Cut to UNSC HQ, where Natascha McElhone is wearing one of those white calf-length jackets with thin gray piping that we’ll all be sporting in the 26th century. She is UNSC boffin Dr Catherine Halsey, swishing stuff about on a giant touchpad and pointing her otherworldly bone structure at helmet-cam footage of the most interesting part of the Madrigal mission: while doing a situation report after the battle, John-117 found some sort of psychic amulet, touched it, and had visions. A dramatically inert encounter with the officious Admiral Parangosky (Shabana Azmi) confirms that Halsey is a loose cannon with a scientific curiosity – she’s created a bald clone of herself and stashed it in a cupboard, despite being ordered not to – that is at odds with the doctrines of the UNSC, a colonial operation whose smooth propaganda belies the ruthlessness with which it maintains control.
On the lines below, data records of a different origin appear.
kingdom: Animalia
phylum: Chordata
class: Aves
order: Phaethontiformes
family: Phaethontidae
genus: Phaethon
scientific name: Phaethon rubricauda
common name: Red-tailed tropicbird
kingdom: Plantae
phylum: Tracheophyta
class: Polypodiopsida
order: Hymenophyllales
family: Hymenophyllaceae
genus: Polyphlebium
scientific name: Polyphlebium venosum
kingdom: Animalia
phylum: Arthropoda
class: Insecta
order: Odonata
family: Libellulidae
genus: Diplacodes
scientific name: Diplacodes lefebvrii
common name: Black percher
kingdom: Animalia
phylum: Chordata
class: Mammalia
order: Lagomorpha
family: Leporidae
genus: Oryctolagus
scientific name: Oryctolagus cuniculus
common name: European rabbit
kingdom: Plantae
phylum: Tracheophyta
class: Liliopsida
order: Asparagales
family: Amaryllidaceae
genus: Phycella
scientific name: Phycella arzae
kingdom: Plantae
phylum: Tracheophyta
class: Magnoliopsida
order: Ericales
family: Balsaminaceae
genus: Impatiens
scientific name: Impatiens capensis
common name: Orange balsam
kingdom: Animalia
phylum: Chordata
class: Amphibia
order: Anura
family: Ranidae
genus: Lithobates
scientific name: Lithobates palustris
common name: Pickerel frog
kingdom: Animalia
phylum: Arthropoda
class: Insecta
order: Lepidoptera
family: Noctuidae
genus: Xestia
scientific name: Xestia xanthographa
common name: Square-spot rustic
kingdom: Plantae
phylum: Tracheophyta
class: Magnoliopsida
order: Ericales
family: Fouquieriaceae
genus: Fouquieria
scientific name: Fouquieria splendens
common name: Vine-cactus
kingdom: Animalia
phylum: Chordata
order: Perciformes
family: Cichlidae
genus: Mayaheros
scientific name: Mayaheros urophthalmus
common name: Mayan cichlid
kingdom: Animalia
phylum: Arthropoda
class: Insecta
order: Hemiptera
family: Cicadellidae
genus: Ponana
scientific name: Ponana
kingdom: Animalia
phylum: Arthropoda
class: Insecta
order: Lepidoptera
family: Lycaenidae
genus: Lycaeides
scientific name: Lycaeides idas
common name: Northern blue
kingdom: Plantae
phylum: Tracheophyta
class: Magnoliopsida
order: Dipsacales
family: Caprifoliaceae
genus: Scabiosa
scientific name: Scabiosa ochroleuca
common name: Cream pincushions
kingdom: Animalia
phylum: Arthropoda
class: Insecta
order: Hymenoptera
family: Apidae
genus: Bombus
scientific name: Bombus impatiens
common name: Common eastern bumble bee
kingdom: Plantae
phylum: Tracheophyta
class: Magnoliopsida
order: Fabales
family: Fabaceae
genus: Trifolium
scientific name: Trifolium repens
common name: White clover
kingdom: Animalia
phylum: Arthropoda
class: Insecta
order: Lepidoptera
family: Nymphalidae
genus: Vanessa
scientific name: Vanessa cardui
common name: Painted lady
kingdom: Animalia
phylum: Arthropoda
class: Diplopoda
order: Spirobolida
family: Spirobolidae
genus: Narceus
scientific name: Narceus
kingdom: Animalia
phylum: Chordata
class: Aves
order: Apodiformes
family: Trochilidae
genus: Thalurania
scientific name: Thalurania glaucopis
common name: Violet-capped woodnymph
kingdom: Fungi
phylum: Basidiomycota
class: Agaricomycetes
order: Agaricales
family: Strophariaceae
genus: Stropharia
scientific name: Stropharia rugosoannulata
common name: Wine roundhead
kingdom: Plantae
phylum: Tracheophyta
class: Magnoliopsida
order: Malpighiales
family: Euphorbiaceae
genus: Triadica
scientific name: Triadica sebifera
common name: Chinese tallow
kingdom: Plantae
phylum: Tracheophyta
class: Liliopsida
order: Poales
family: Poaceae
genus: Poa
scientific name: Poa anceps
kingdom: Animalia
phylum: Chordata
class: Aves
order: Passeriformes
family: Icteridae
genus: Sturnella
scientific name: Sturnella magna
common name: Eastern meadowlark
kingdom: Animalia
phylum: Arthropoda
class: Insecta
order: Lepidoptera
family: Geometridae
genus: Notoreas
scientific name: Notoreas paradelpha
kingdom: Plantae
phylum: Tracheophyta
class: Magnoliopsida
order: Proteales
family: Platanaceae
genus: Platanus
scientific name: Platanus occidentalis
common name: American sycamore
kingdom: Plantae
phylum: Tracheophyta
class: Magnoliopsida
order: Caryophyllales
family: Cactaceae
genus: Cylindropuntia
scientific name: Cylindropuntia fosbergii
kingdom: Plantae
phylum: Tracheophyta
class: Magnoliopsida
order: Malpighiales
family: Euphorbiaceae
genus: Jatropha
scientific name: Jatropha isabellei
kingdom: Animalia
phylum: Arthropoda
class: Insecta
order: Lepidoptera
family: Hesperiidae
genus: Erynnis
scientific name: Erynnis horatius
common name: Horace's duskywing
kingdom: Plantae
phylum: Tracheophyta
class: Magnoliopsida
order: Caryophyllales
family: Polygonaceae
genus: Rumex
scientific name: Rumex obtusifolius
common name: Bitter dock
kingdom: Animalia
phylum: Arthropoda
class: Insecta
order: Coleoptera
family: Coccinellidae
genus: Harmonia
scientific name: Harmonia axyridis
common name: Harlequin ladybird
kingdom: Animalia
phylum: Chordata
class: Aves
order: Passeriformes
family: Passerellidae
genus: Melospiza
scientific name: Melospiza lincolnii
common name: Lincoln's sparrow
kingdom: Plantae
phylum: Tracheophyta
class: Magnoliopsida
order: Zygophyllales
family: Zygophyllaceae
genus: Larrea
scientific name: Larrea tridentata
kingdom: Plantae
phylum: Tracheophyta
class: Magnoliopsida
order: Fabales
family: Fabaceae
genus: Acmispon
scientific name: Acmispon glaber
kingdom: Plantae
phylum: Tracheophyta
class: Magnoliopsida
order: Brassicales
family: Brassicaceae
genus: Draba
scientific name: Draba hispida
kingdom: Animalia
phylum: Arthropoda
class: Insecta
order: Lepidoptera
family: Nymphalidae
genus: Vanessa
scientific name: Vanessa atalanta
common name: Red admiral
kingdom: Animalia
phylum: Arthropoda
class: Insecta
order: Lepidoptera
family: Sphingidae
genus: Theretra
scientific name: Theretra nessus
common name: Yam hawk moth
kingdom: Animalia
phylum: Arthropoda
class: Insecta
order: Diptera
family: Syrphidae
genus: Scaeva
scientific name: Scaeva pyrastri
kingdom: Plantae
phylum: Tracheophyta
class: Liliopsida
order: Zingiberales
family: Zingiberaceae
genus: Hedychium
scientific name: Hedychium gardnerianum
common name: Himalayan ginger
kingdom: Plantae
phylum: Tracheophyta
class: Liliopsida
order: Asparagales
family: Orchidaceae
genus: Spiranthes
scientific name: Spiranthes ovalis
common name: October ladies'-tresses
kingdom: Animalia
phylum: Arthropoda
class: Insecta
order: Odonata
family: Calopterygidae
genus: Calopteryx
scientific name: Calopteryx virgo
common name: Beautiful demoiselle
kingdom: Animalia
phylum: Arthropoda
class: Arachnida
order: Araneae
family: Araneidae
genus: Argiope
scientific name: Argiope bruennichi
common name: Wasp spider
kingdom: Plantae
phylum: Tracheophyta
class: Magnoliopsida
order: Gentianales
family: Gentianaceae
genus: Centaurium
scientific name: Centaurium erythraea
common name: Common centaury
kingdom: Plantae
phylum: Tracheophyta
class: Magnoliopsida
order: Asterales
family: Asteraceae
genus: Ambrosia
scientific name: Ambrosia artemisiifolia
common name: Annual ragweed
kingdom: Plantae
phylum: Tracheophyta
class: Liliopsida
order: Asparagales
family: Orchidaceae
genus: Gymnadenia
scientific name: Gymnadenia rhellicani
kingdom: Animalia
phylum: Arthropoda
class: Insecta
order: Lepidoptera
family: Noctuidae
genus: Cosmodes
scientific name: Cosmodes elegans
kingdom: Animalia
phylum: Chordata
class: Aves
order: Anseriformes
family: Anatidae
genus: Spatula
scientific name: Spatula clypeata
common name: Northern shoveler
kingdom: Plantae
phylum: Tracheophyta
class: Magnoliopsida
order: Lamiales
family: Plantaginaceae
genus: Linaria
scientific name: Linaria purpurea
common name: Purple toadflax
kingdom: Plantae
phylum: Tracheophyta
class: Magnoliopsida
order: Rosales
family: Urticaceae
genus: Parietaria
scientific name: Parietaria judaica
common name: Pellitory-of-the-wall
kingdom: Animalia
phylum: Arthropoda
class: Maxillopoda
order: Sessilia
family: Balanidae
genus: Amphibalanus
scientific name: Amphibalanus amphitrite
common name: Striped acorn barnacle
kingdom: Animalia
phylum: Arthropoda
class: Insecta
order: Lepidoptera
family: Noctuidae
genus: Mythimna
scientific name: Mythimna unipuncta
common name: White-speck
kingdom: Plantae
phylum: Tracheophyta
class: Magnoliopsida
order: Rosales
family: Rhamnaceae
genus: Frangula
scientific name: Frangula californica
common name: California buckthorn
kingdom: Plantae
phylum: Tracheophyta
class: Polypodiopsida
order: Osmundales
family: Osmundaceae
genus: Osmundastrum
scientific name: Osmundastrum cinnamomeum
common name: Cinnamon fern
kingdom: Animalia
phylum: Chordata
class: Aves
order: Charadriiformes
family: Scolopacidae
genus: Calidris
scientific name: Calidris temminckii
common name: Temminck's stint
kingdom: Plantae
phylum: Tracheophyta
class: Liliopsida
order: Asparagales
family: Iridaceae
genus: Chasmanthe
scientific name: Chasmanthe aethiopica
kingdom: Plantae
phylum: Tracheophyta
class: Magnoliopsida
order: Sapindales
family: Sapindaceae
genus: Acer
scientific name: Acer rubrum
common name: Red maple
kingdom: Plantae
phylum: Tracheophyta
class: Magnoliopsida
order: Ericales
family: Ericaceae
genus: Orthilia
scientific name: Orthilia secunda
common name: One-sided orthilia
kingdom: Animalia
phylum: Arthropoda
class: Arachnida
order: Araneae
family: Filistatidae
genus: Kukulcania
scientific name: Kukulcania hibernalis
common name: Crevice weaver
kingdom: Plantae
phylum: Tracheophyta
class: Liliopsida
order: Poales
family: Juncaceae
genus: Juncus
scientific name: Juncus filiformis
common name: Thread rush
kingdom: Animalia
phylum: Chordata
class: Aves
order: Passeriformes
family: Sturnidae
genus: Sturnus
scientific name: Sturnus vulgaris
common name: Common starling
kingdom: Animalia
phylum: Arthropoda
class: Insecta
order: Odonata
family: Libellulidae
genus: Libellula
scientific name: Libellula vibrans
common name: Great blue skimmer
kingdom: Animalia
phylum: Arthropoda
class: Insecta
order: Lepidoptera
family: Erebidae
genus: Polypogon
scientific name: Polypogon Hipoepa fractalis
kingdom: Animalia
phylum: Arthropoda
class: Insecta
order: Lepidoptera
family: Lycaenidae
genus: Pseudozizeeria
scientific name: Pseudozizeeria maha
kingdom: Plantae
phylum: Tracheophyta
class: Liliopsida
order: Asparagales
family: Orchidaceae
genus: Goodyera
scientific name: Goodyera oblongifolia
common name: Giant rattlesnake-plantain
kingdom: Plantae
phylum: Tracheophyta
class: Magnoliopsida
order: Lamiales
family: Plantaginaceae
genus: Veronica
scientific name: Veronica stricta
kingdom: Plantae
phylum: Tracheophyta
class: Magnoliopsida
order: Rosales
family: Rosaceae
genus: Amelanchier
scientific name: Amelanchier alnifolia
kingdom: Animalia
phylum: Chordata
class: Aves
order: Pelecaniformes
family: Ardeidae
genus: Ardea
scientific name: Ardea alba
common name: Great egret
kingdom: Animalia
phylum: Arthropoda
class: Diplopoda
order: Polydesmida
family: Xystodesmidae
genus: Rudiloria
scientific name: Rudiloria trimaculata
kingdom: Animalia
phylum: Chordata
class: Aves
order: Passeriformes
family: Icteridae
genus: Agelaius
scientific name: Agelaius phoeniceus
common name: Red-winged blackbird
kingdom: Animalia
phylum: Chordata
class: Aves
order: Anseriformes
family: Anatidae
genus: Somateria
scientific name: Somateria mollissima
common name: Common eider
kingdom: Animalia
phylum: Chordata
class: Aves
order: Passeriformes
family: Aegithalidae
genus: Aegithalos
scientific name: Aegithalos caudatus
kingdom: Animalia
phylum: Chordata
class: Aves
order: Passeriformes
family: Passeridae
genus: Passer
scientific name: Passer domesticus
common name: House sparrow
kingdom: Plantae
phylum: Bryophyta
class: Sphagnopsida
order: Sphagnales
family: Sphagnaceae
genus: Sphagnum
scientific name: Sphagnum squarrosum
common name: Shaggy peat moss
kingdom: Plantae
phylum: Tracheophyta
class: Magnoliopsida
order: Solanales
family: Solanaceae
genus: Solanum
As Master Chief’s encounter with the mysterious artifact triggers childhood memories that were suppressed when he became a Spartan, he questions everything he knows and goes rogue, with the rebel survivor (Yerin Ha) his unlikely sidekick. What for much of the first episode is a sterile mix of trigger porn and talky world-building suddenly has potential for a bit of Replicant/Cylon nature-of-humanity philosophising, with a dash of strong/silent Mandalorian cool about the hero. But as a sci-fi show that wants to deliver something more rewarding than its source material, it’s too slow to load.